L’émergence de nouveaux rôles, de nouveaux métiers, de nouvelles compétences
Ce besoin d’intégration des données financières et non financières demande un effort important de collaboration pour développer un modèle global robuste. En effet, les données financières et les données de la RSE n’ont souvent pas été pensées pour converger. Les équipes de la finance et celles de la RSE ont des repères différents. Dans beaucoup de grands groupes et selon la position de la RSE dans l’organisation, ces départements interagissent encore peu. Faire converger les dimensions financières et extra-financières est un réel défi mais aussi une opportunité d’infuser la RSE au sein de de l’entreprise. C’est un vrai changement de paradigme qui permettra à la RSE de faire intégrer les exigences de durabilité au centre du modèle d’affaires. La recherche d’une plus grande résilience face au changement climatique et la prise en compte du risque financier que pose, par exemple, l’épuisement des ressources est un enjeu ESG qui peut pousser une entreprise à développer une politique d’économie circulaire. Ces évolutions sont constatées de manière très concrète par les demandes des équipes opérationnelles de développer des KPI de pilotage mêlant des dimensions financières et ESG, comme le CO2, témoignent de façon évidente la transformation qui est en train de s’opérer.
La nécessité d’une collaboration et d’une coordination étroites entre les équipes RSE et les équipes finances, amène les entreprises à instaurer de nouveaux rôles comme celui de Responsable de la Finance Durable. D’autres rôles vont également prendre de l’importance: analyste extra-financier, analyste gouvernance, responsable ESG, responsable achats et sourcing responsable, tous les métiers en charge des sujets carbone, notamment du scope 3, du reporting mais aussi de la biodiversité.
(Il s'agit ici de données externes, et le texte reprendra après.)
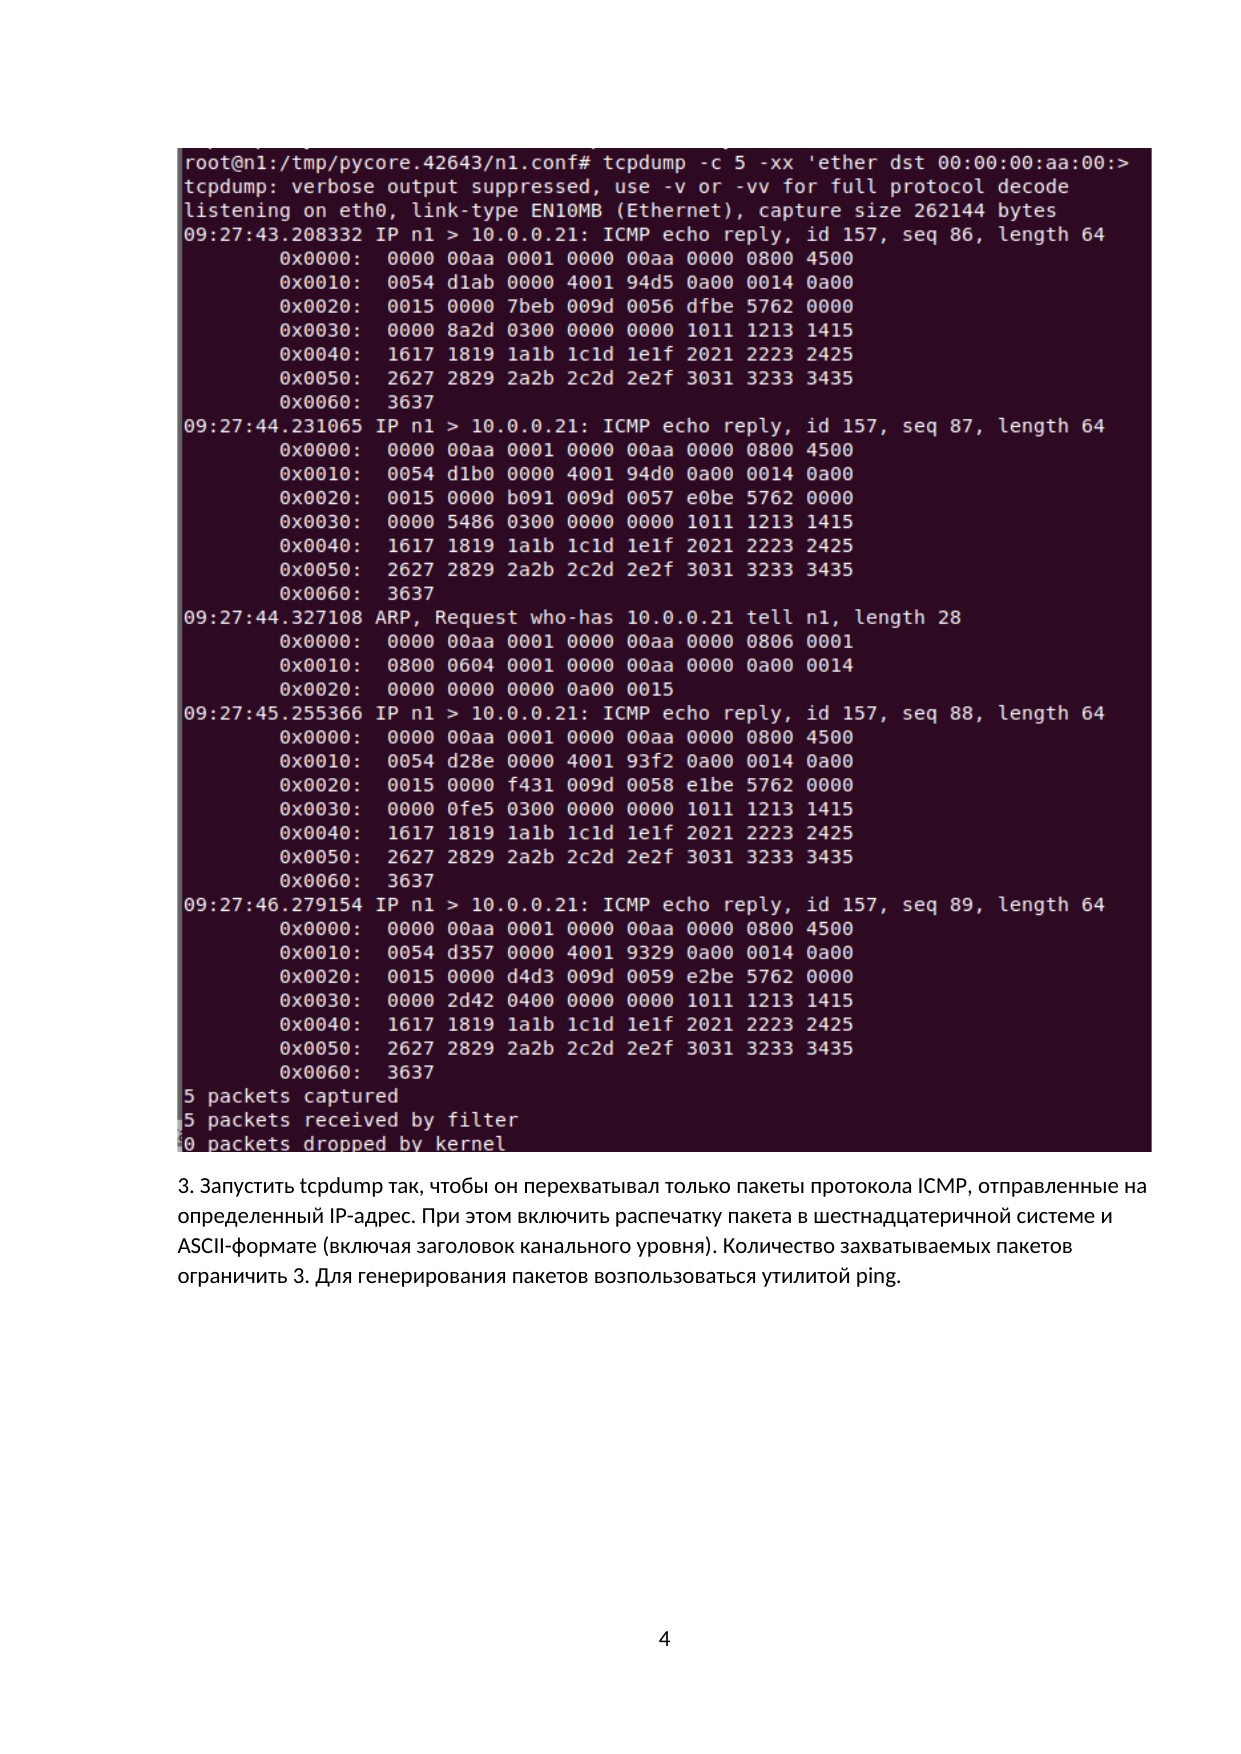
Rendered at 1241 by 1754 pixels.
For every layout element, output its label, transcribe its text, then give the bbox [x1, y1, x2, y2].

picture [177, 148, 1152, 1152]
text 3. Запустить tcpdump так, чтобы он перехватывал только пакеты протокола ICMP, отправленные на определенный IP-адрес. При этом включить распечатку пакета в шестнадцатеричной системе и ASCII-формате (включая заголовок канального уровня). Количество захватываемых пакетов ограничить 3. Для генерирования пакетов возпользоваться утилитой ping. [177, 1171, 1152, 1289]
La hausse des exigences réglementaires qui conduisent l’entreprise à piloter sa croissance en relation étroite avec les enjeux environnementaux dont la décarbonation, et le contexte géopolitique avec la crise énergétique liée à la guerre en Ukraine, placent la RSE, encore souvent considérée comme une brique annexe de la stratégie des entreprises, sur le devant de la scène.
Les exigences des différentes parties prenantes externes entraînent des transformations profondes que les organisations doivent gérer dans un délai court. La réussite de celles-ci dépend avant tout de la capacité de l’entreprise à instaurer et maintenir dans le temps une proximité entre les différents départements, notamment la finance, la RSE, la stratégie, les risques… Ces transformations nécessitent également une mobilisation globale de la chaîne de valeur pour construire des modèles de décarbonation qui embarqueront toutes les composantes des activités afin de transformer durablement les modèles d’affaires.
1Bilan d’émissions de gaz à effet de serre
2Les opérateurs télécoms face au défi de leur empreinte carbone | Les Echos
3Créé en par le WBSCD et le WRI.
4Groupe consultatif européen sur l’information financière (EFRAG)
5Comptabilité Adaptée au Renouvellement de l’Environnement.